その間、会社のほうでは、私が中心となってSNSによる情報発信を始めることになり、若いメンバーで協力し合ってFacebookやTwitter、Instagramなどの活用を開始した。今、「私が中心となって」と書いたが、それは上層部との交渉役としてという意味であって、実際の発信自体には私より詳しかったり上手な若手がたくさんいるから、私は自分のペースでコツコツと発信しつつ、周囲のみんなが困っていないか、もっと取り組みやすくするためにはどうしたらいいか、というようなことを考えていればいい。
しかし、だからといってこのまま情弱でいるのは格好が悪いので、一応私も上記3種類のSNSを個人的に始めてみた。すると、思っていたよりも面白いということに気づいた。特にTwitterが面白い。140文字という制限の中にいかに自分の伝えたいことを凝縮するかを考えていくと、奥が深い。そして、自分が言いたいこと、書きたいことも見えてきた。これまでのこのブログでは、1日の日記という形でその日全体を俯瞰的にとらえつつ、特にピックアップしたいことについて詳細に書くという形をとってきた。その理由は、このブログを始めたきっかけにある。私は以前、もう10年以上前のことになるが、記憶喪失になったことがある。それはせいぜい3日間程度のことであったが、その時の不安感やどうしたらいいのかわからない気持ちは今でもよく覚えている。その時、記憶を呼び戻すきっかけになったのが、数日前に家で母が作ってくれた夕食の鯖に関する父と母のやりとりだった。確か、鯖が傷んでいるのではないかと父が文句を言い、母とちょっと険悪なムードになっていたのだ。そのエピソードが、数日後、病院のベッドの上で自分が誰かすらわからなくなっていた私を救ってくれた。それ以来、日々の食べたものや小さな体験を記録しておこうと思ったのがこのブログをはじめたきっかけである。

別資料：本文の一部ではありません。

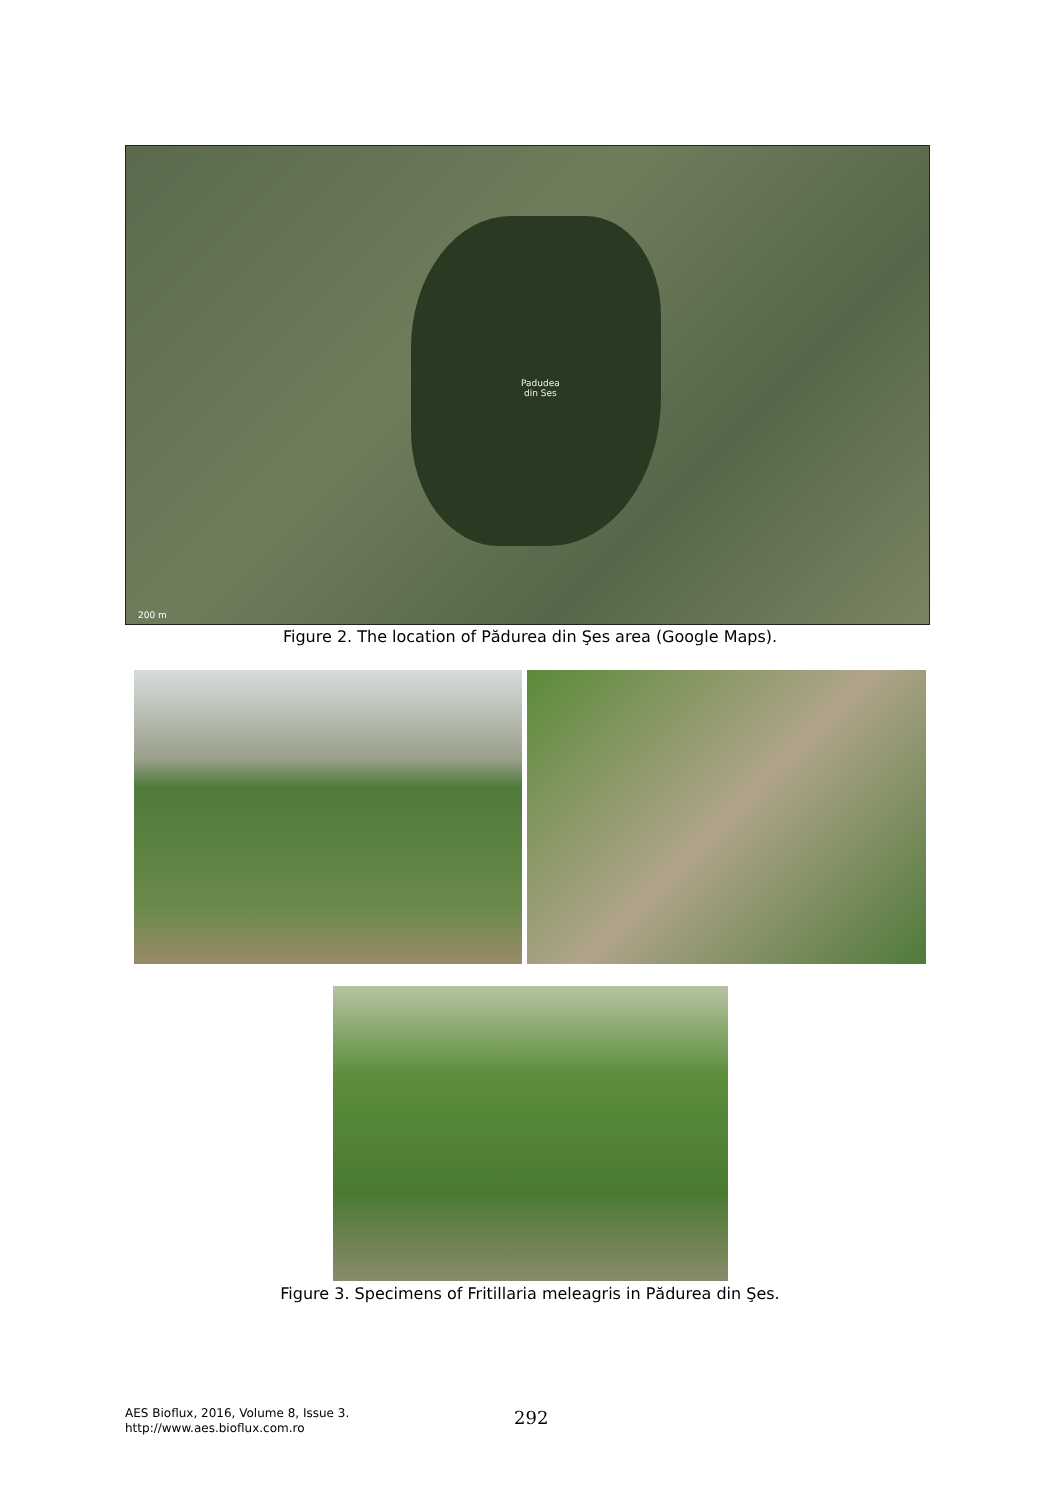Padudea
din Ses
200 m
Figure 2. The location of Pădurea din Şes area (Google Maps).
Figure 3. Specimens of Fritillaria meleagris in Pădurea din Şes.
AES Bioflux, 2016, Volume 8, Issue 3.
http://www.aes.bioflux.com.ro
292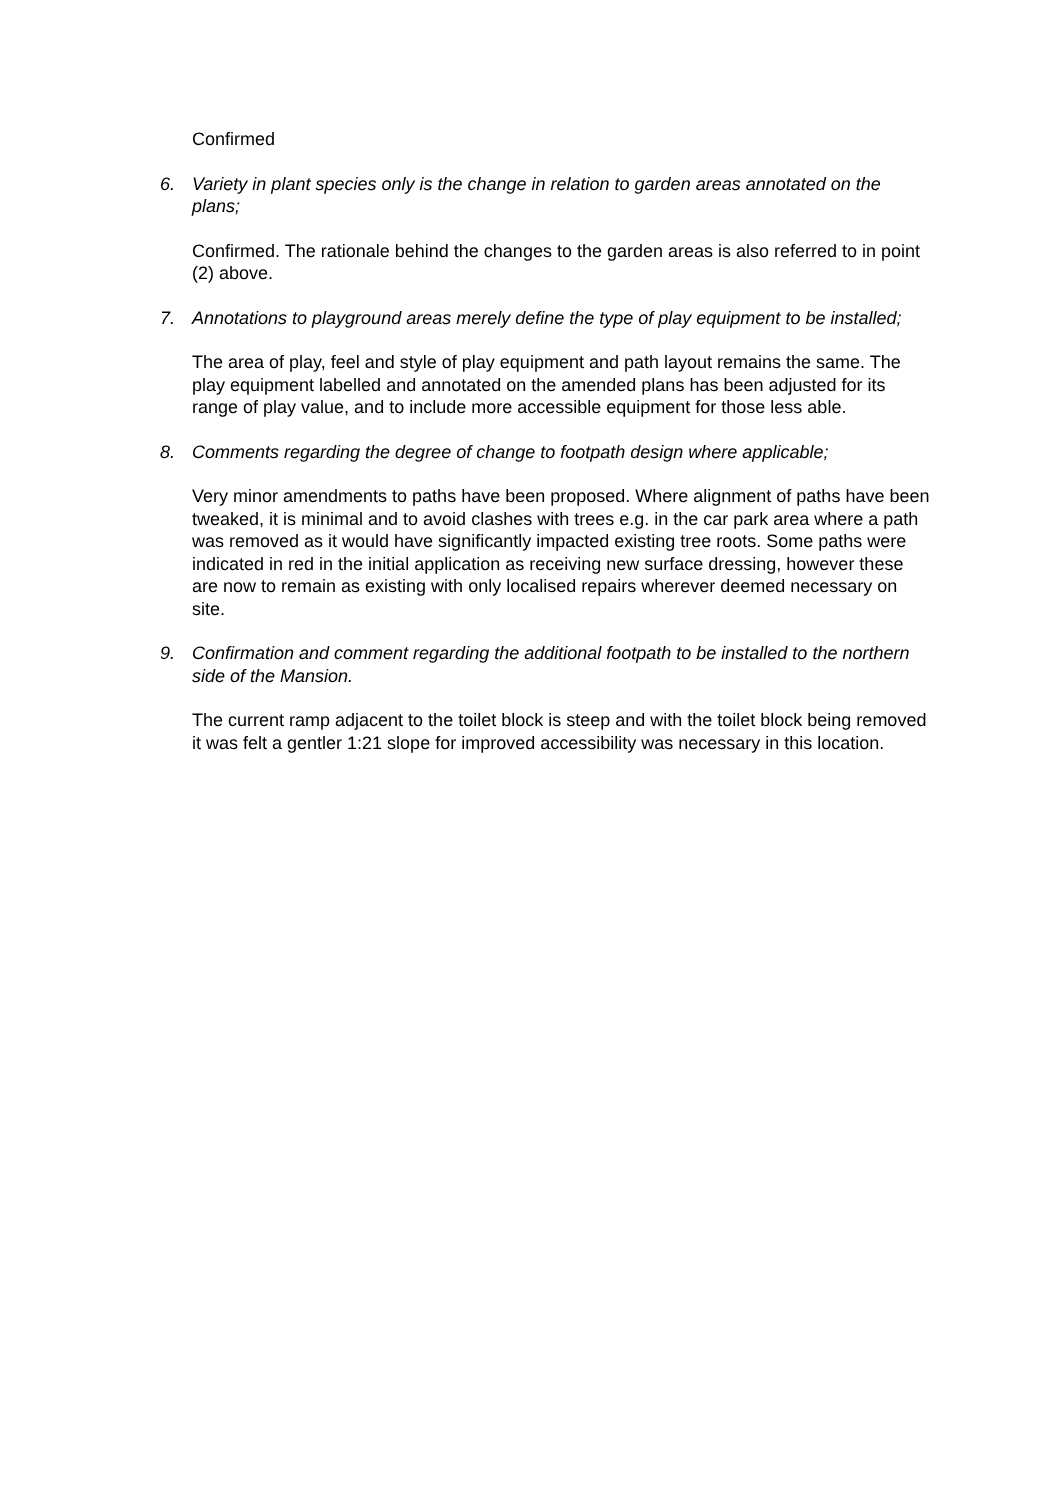Confirmed
6. Variety in plant species only is the change in relation to garden areas annotated on the plans;
Confirmed. The rationale behind the changes to the garden areas is also referred to in point (2) above.
7. Annotations to playground areas merely define the type of play equipment to be installed;
The area of play, feel and style of play equipment and path layout remains the same. The play equipment labelled and annotated on the amended plans has been adjusted for its range of play value, and to include more accessible equipment for those less able.
8. Comments regarding the degree of change to footpath design where applicable;
Very minor amendments to paths have been proposed. Where alignment of paths have been tweaked, it is minimal and to avoid clashes with trees e.g. in the car park area where a path was removed as it would have significantly impacted existing tree roots. Some paths were indicated in red in the initial application as receiving new surface dressing, however these are now to remain as existing with only localised repairs wherever deemed necessary on site.
9. Confirmation and comment regarding the additional footpath to be installed to the northern side of the Mansion.
The current ramp adjacent to the toilet block is steep and with the toilet block being removed it was felt a gentler 1:21 slope for improved accessibility was necessary in this location.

だから当初は、好きで書いていたわけではなかった。また記憶喪失になったときの復活のきっかけになるように、という半ば強迫観念のようなものに追い立てられて日々の日記をつけていた。しかし、あれから10年以上経った今、「また記憶喪失になるのではないか」という不安は薄らいだ。それがいいことなのかどうかわからないが、ようやくあの時の熱さが喉元を過ぎていった感じた。だから、もはや強迫観念に追い立てられて日記をつける必要はない。書きたいことがある日もあれば、残念ながら別にどうでもいいという1日もある。食べたものが美味しかった日もあれば、クソまずいものを食べてしまった日もある。「美味しかった」とは書けるが、「クソまずかった」とは書けない。今の形では、書きたいことが書けていないこともあるし、書きたくないことも書いていることもある。
じゃあ、書きたいことを書くようにしよう。今流行っている『読みたいことを、書けばいい』(田中泰延・著)というわけではないが(この本も読んだ。面白かった。)、そもそもは「将来また記憶喪失になるかもしれない自分」のために始めたブログなのだから、「もう記憶喪失になることはないだろう自分」でも楽しめるようなブログにしようと思う。もちろん、今までの日記も書いていて楽しかった面も大いにあるのだけれど。正確に言えば、もっと楽しめるような、というべきだろうか。
だから、今日のこの日記から、書き方を変える。毎日の日記ではなく、書きたいテーマだけを書くようにする。書きたいようなことが全くない日が続くかもしれないし、1日にいくつも出てきて大変になることもあるかもしれない。しかし、とにもかくにもそうやって書いてみようと思う。ごくたまに出会う「ブログ楽しみにしています」と言ってくださる方、特に最近は仕事関係で出会った方がどういうわけかここに辿り着いてくださっているということも増えてきているのだが、もしこれまでの形式や書き方を好きでいてくださっているとしたら、ごめんなさい。でも、そういう場合は面と向かっては何も言わず、そっと見るのをやめてください。案外気が弱いので、直接言われるとブレてしまうかもしれませんので。